To all the Complainants

27. Australia and Brazil are on the record in 1981 as disagreeing with differential treatment for ACP/India equivalent sugar. Despite the fact that the Complainants opposed this differential treatment, is the EC correct in stating that in concluding the WTO Agreement, of which the footnote formed part, they explicitly agreed to this treatment ?

No. See responses to Panel Questions 16 and 17.

28. If the answer to the previous question is that the Complainants did not agree to this treatment when they concluded the WTO Agreement, do they disagree with the Appellate Body's statement that:

[w]hile each schedule represents the [..] commitments made by one Member, they represent a common agreement among all Members.[3]

See response to Panel Question 18. Australia notes that the EC has unilaterally withdrawn two of its schedules since the inception of the WTO Agreement.

29. Brazil and Thailand have stated that at the time of the conclusion of the WTO Agreement they considered that footnote 1 to the EC's schedule was invalid. Please provide supporting evidence including whether this issue was brought to the attention of the EC or any of the ACP sugar supplying states?

See responses to Panel Questions 16 and 17.

To Australia

30. Australia affirmed in its closing statement that:

Australia confirms that it advised the EC before, at and after the conclusion of the Uruguay Round that the EC's unilateral exclusion of so-called ACP and India equivalent sugar from its export subsidy reduction commitments was illegal and subject to challenge.[4]

See responses to Panel Questions 16 and 17.

31. Did representatives of Australia discuss with representatives of the EC the inclusion of footnote 1 in the EC's schedule?

See responses to Panel Questions 16 and 17.

32. Did representatives of Australia agree with EC representatives the inclusion of footnote 1 in the EC's schedule?

See responses to Panel Questions 16 and 17.

To Brazil and Thailand

33. Australia made the following factual statement in its Opening Statement:

Australia recalls that, in the course of the Uruguay Round, informal bilateral discussions took place between a number of GATT signatories, including in relation to agricultural market access concessions on a very large number of tariff lines, non tariff concessions and commitments limiting subsidisation.[5]

Brazil stated that:

Export subsidy reduction commitment schedules under the Agriculture Agreement, however, were not the subject of negotiations.[6]

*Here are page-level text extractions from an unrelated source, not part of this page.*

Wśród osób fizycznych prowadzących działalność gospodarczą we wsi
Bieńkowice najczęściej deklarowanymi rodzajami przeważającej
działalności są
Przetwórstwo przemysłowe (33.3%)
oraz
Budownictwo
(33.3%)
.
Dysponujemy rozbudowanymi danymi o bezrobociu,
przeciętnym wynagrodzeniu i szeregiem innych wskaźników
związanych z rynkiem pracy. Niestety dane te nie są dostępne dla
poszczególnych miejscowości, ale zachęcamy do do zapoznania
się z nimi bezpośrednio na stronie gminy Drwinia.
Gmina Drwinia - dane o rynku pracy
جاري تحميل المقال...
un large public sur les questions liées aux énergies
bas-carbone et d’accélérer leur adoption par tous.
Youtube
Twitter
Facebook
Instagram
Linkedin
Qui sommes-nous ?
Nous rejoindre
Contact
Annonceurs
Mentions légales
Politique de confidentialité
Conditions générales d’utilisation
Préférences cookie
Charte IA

Do Brazil and Thailand agree with Australia's statement of fact that WTO Members could, and did, have negotiations on commitments limiting subsidisation ?

To all the Complainants

34. If you were of the view in 1994 that the footnote was invalid why did you wait until this dispute to raise the issue?

Australia refers to Article 3.7 of the DSU and the jurisprudence identified in the response to the EC's first question.

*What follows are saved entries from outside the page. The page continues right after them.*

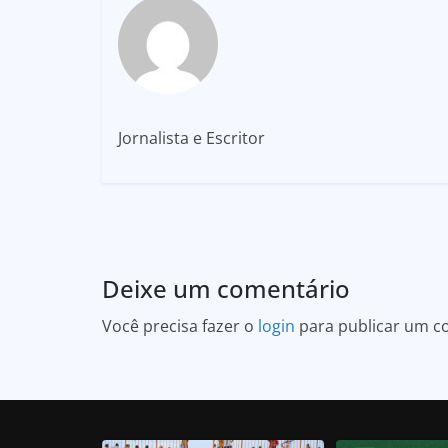
Jornalista e Escritor
Deixe um comentário
Você precisa fazer o
login
para publicar um c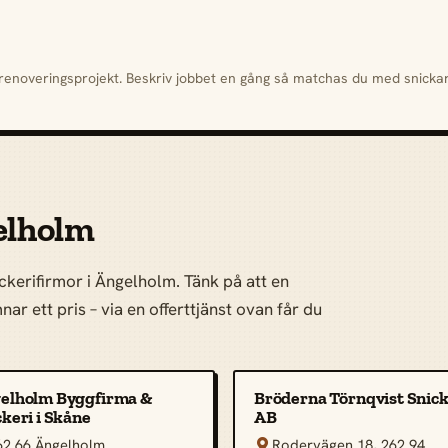
h renoveringsprojekt. Beskriv jobbet en gång så matchas du med snick
elholm
ckerifirmor i Ängelholm. Tänk på att en
ar ett pris – via en offerttjänst ovan får du
elholm Byggfirma &
Bröderna Törnqvist Snick
keri i Skåne
AB
62 66 Ängelholm
Rodervägen 18, 262 94


EC actions in regard to its complaints against US FSC measures are relevant.

35. Would the Complainants agree that, had they made a persuasive case in the Uruguay Round negotiations that the proposed footnote was invalid, the EC would, in accordance with the Modalities Agreement, have been entitled to include the exports mentioned in footnote 1 in the base quantity?

The EC took a unilateral decision not to include 'ACP/India equivalent' sugar in the base outlay and quantity commitment levels. Australia refers to Exhibit ALA-6.

36. Would the Complainants agree that, if they are successful in this claim (leaving aside C sugar), the EC's export subsidies on sugar would have been reduced by 60 % rather than 21 % ?

The EC took a unilateral decision to exclude certain quantities and budgetary outlays from its base commitment levels. In enactment of the 1995 and 2001 sugar regimes, the EC did so in full knowledge of the consequences when signing on to the Final Act – that, in respect of Article 9.1 listed export subsidies, it would be exporting in excess of its commitment levels.


[1] The LMC Worldwide Survey of Sugar and HFCS Production Costs, 2003 Report, LMC International.

[2] Ibid.

[3] Appellate Body Report, EC – Computer Equipment, para. 109, emphasis in the original.

[4] Para. 16, Australian Closing Statement of 1 April 2004.

[5] Para. 62, Australian Statement of 30 March 2004 (emphasis added).

[6] Para. 79, Brazil's Statement of 30 March 2004 (emphasis in original).